Progettiamo il Futuro punta il dito contro gli alberi abbattuti alle Ex Caserme Revelli

Secondo il consigliere, l’amministrazione avrebbe avviato l’abbattimento motivandolo con ragioni di tutela della pubblica sicurezza, peraltro senza informarne i cittadini.

«Pur comprendendo l’importanza della tutela dell’incolumità pubblica, riteniamo grave che a fronte di un’operazione così significativa non sia stato presentato preventivamente, né risulti attualmente previsto,  un piano immediato di sostituzione delle alberature rimosse – così il consigliere in una nota stampa – . Il patrimonio arboreo urbano non è un elemento marginale, ma costituisce infrastruttura verde con funzione ambientale, climatica e sociale. L’eliminazione di 32 alberi senza un contestuale progetto di compensazione rischia di determinare un impoverimento duraturo dell’area.
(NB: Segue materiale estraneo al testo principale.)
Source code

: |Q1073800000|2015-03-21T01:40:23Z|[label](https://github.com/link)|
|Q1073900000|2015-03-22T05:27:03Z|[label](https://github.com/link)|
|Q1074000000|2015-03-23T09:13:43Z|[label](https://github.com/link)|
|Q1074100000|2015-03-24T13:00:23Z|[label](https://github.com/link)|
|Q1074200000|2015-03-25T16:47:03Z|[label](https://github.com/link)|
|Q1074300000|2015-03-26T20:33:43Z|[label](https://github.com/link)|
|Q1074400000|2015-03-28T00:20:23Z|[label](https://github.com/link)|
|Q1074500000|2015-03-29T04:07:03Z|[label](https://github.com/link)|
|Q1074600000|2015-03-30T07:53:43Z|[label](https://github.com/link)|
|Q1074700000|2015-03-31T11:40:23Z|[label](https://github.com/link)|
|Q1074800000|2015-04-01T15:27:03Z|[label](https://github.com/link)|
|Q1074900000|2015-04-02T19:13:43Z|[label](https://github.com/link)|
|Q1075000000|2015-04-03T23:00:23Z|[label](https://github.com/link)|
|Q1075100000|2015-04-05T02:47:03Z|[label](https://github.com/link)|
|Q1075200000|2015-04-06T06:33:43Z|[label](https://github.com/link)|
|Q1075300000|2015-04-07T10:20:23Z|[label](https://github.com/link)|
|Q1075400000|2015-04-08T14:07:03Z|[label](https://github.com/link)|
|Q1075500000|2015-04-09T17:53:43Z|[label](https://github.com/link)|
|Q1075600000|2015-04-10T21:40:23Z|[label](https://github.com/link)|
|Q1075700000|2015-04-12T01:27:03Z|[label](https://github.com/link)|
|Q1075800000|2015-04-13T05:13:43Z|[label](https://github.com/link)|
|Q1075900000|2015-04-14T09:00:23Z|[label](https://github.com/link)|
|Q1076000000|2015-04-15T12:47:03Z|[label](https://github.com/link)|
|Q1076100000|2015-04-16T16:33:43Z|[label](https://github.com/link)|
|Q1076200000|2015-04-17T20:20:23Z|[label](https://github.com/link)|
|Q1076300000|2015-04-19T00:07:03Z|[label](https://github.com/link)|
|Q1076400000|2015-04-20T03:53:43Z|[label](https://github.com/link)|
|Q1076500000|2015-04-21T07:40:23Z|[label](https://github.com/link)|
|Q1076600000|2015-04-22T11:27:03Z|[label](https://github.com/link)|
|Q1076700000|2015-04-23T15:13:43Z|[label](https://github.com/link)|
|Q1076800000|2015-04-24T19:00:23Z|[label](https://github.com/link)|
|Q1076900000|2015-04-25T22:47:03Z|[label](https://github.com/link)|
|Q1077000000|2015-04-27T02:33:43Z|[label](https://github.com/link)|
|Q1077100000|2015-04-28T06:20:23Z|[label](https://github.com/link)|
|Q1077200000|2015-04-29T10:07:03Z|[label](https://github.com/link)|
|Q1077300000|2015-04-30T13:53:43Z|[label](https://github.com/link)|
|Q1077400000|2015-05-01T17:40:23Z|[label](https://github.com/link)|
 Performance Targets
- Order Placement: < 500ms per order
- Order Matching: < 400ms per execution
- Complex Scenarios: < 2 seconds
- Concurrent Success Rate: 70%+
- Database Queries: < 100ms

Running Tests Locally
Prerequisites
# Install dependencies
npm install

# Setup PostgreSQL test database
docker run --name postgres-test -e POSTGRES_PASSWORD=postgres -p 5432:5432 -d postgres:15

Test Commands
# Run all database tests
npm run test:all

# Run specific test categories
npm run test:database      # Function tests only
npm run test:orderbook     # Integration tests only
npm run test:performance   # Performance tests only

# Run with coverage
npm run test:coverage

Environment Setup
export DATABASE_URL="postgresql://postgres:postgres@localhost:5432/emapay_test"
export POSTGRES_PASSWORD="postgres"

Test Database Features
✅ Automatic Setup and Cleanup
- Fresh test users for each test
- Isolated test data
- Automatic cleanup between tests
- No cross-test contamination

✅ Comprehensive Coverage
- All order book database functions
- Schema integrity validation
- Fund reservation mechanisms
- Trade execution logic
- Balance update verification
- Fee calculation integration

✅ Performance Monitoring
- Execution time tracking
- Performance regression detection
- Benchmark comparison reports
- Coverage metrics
Programmazione, trasparenza e compensazione non sono opzioni politiche, ma doveri amministrativi».

Il consigliere chiede all’amministrazione guidata dal primo cittadino, Mario Conio, se è stata resa pubblica la relazione tecnica che ha motivato l’intervento, se è previsto un piano di reintegro con tempi certi e se allo stato attuale le casse dell’ente dispongono di risorse sufficienti per reintegrare il patrimonio arboreo dell’area.

 

Il progetto Piante del Ricordo

«Proponiamo inoltre – ancora Federico –  l’avvio del progetto “Piante del Ricordo”: la possibilità per cittadini e associazioni di donare alberi da piantare in aree dedicate del parco, con una piccola targhetta commemorativa. Un’iniziativa a basso costo per il Comune, ispirato da una precedente esperienza della Protezione Civile, capace di coinvolgere la comunità e trasformare una criticità in un gesto condiviso e simbolico».